* ACTIVITY
Reproduce all of the entries below exactly, without images.

= Beginning of Section =

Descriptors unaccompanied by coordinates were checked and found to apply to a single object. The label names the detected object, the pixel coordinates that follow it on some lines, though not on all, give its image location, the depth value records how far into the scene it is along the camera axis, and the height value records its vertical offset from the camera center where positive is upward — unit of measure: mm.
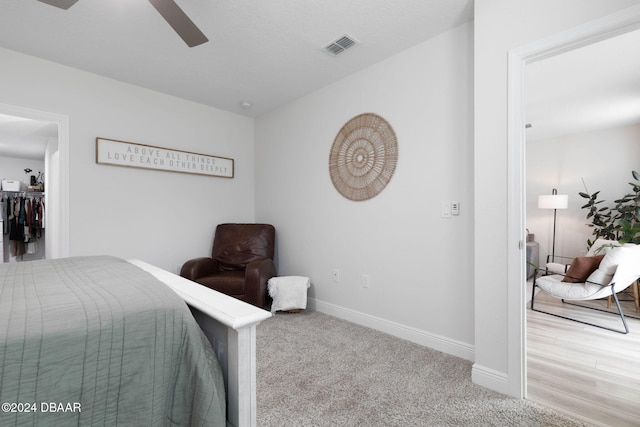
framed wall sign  2916 +599
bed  766 -435
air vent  2288 +1347
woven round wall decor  2621 +524
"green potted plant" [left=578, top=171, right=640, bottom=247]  3758 -57
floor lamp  4711 +160
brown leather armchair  2955 -567
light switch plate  2234 +11
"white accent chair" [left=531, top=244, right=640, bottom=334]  2662 -628
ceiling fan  1385 +975
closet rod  5353 +379
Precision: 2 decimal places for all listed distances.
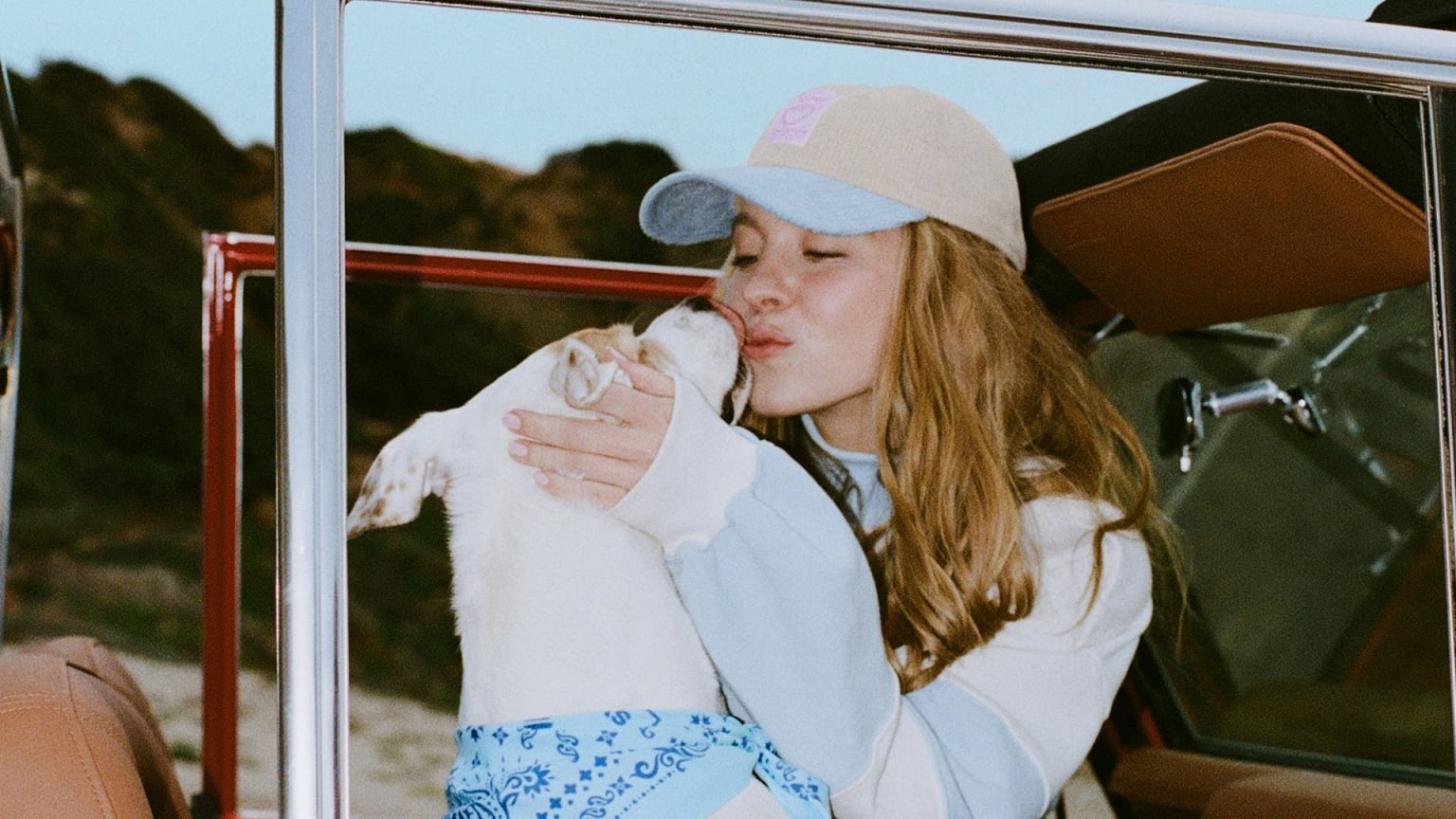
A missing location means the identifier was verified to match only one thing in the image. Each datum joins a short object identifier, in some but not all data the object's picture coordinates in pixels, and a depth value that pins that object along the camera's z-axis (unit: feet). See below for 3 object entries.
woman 2.92
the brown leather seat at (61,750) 2.69
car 2.37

= End of Section =

* RESULT
Descriptors unaccompanied by coordinates were checked and found to apply to a single object. The label names the detected object, the pixel coordinates that follow it on some lines, though not on all, give its image location, the depth value records how far into the scene it is along the camera axis, and the height value records its vertical offset from the camera center where positive is upward — unit of measure: mm.
framed wall sign  2916 +599
bed  766 -435
air vent  2288 +1347
woven round wall decor  2621 +524
"green potted plant" [left=578, top=171, right=640, bottom=247]  3758 -57
floor lamp  4711 +160
brown leather armchair  2955 -567
light switch plate  2234 +11
"white accent chair" [left=531, top=244, right=640, bottom=334]  2662 -628
ceiling fan  1385 +975
closet rod  5353 +379
Precision: 2 decimal places for all listed distances.
A missing location means the identifier was verified to match only one thing in the image. Each datum joins a short object identifier, in some but not all data the object's picture coordinates in pixels, and a depth value that pins that object along the camera's z-axis (unit: feet). See below for 3 object entries.
woman 2.92
the brown leather seat at (61,750) 2.69
car 2.37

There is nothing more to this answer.